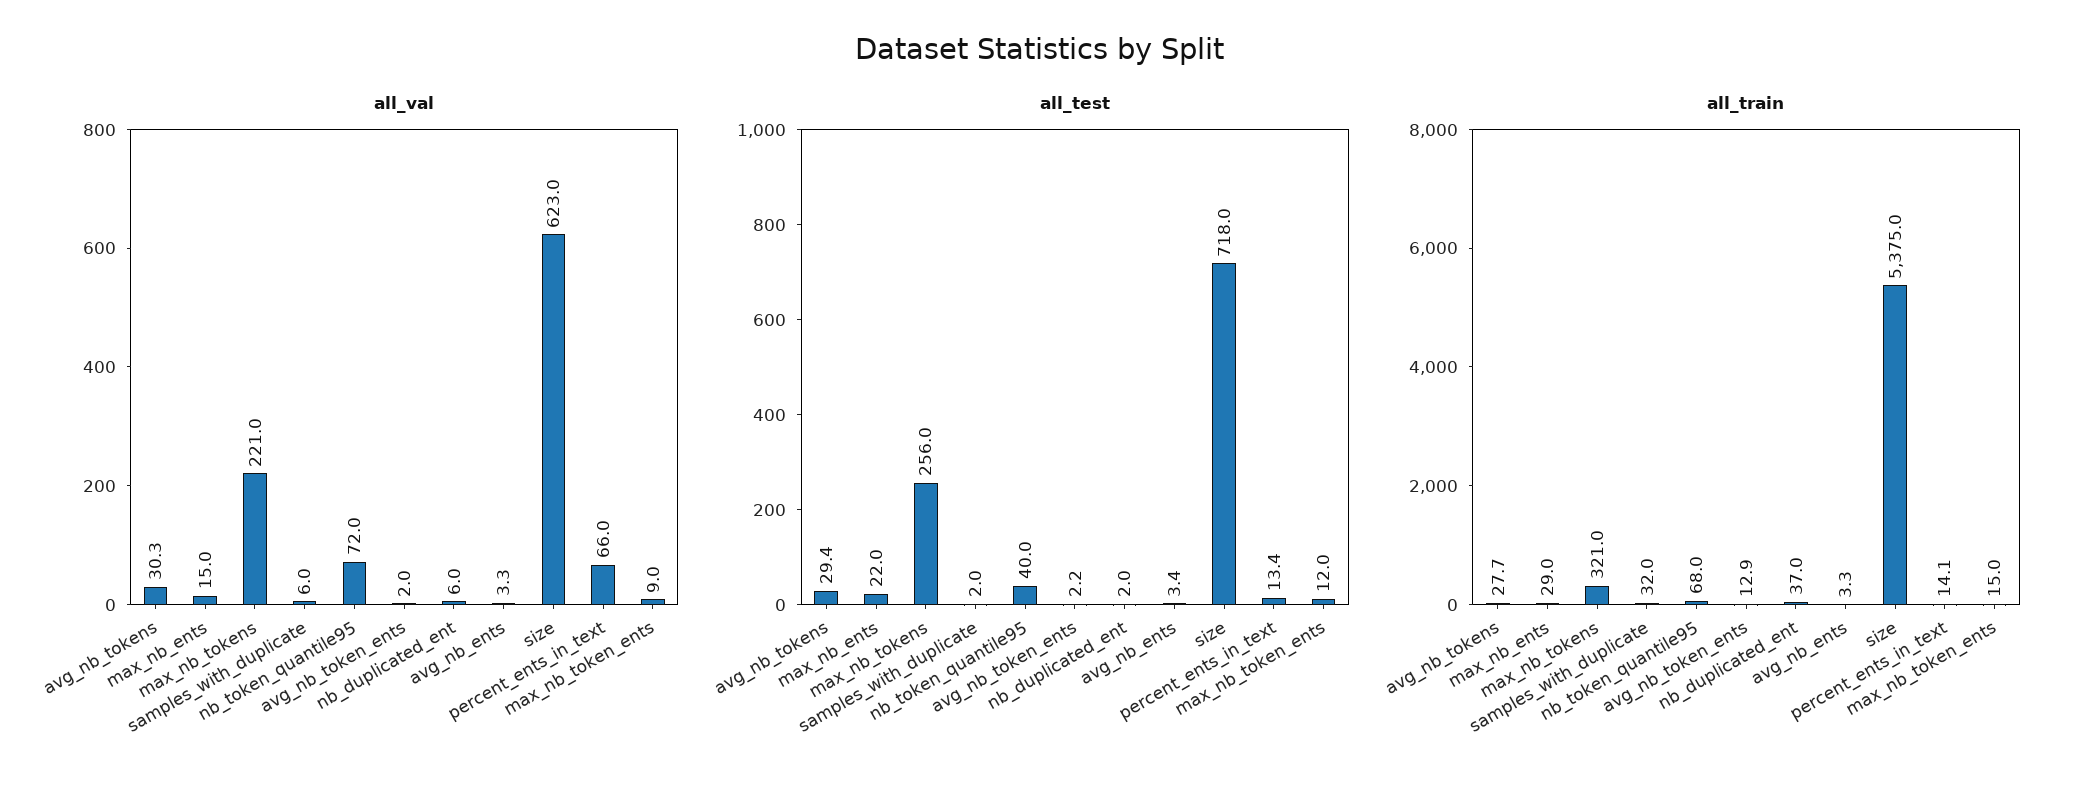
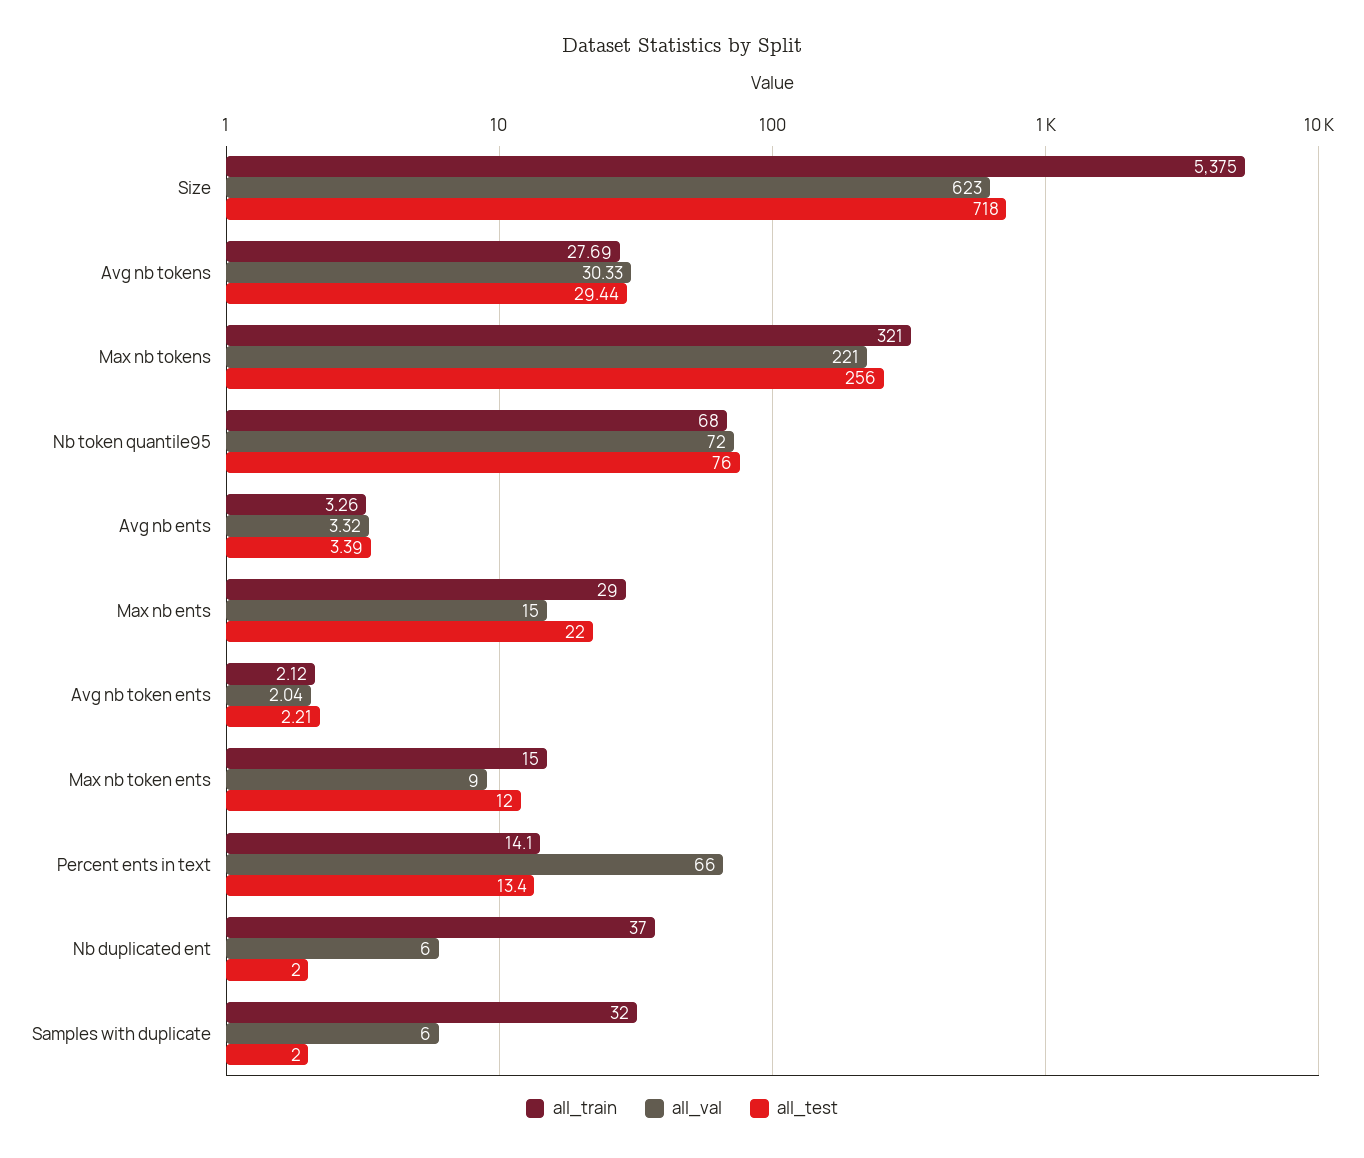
  {
    "all_val": {
      "avg_nb_tokens": 30.33,
      "max_nb_ents": 15,
      "max_nb_tokens": 221,
      "samples_with_duplicate": 6,
      "nb_token_quantile95": 72,
      "avg_nb_token_ents": 2.04,
      "nb_duplicated_ent": 6,
      "avg_nb_ents": 3.32,
      "size": 623,
      "percent_ents_in_text": 66,
      "max_nb_token_ents": 9
    },
    "all_test": {
      "avg_nb_tokens": 29.44,
      "max_nb_ents": 22,
      "max_nb_tokens": 256,
      "samples_with_duplicate": 2,
-     "nb_token_quantile95": 40,
+     "nb_token_quantile95": 76,
      "avg_nb_token_ents": 2.21,
      "nb_duplicated_ent": 2,
      "avg_nb_ents": 3.39,
      "size": 718,
      "percent_ents_in_text": 13.4,
      "max_nb_token_ents": 12
    },
    "all_train": {
      "avg_nb_tokens": 27.69,
      "max_nb_ents": 29,
      "max_nb_tokens": 321,
      "samples_with_duplicate": 32,
      "nb_token_quantile95": 68,
-     "avg_nb_token_ents": 12.9,
+     "avg_nb_token_ents": 2.12,
      "nb_duplicated_ent": 37,
      "avg_nb_ents": 3.26,
      "size": 5375,
      "percent_ents_in_text": 14.1,
      "max_nb_token_ents": 15
    }
  }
========================================================================
Output each entry exactly. Skip the pictures.

> Written answer:
  {
    "all_val": {
      "avg_nb_tokens": 30.33,
      "max_nb_ents": 15,
      "max_nb_tokens": 221,
      "samples_with_duplicate": 6,
      "nb_token_quantile95": 72,
      "avg_nb_token_ents": 2.04,
      "nb_duplicated_ent": 6,
      "avg_nb_ents": 3.32,
      "size": 623,
      "percent_ents_in_text": 66,
      "max_nb_token_ents": 9
    },
    "all_test": {
      "avg_nb_tokens": 29.44,
      "max_nb_ents": 22,
      "max_nb_tokens": 256,
      "samples_with_duplicate": 2,
-     "nb_token_quantile95": 40,
+     "nb_token_quantile95": 76,
      "avg_nb_token_ents": 2.21,
      "nb_duplicated_ent": 2,
      "avg_nb_ents": 3.39,
      "size": 718,
      "percent_ents_in_text": 13.4,
      "max_nb_token_ents": 12
    },
    "all_train": {
      "avg_nb_tokens": 27.69,
      "max_nb_ents": 29,
      "max_nb_tokens": 321,
      "samples_with_duplicate": 32,
      "nb_token_quantile95": 68,
-     "avg_nb_token_ents": 12.9,
+     "avg_nb_token_ents": 2.12,
      "nb_duplicated_ent": 37,
      "avg_nb_ents": 3.26,
      "size": 5375,
      "percent_ents_in_text": 14.1,
      "max_nb_token_ents": 15
    }
  }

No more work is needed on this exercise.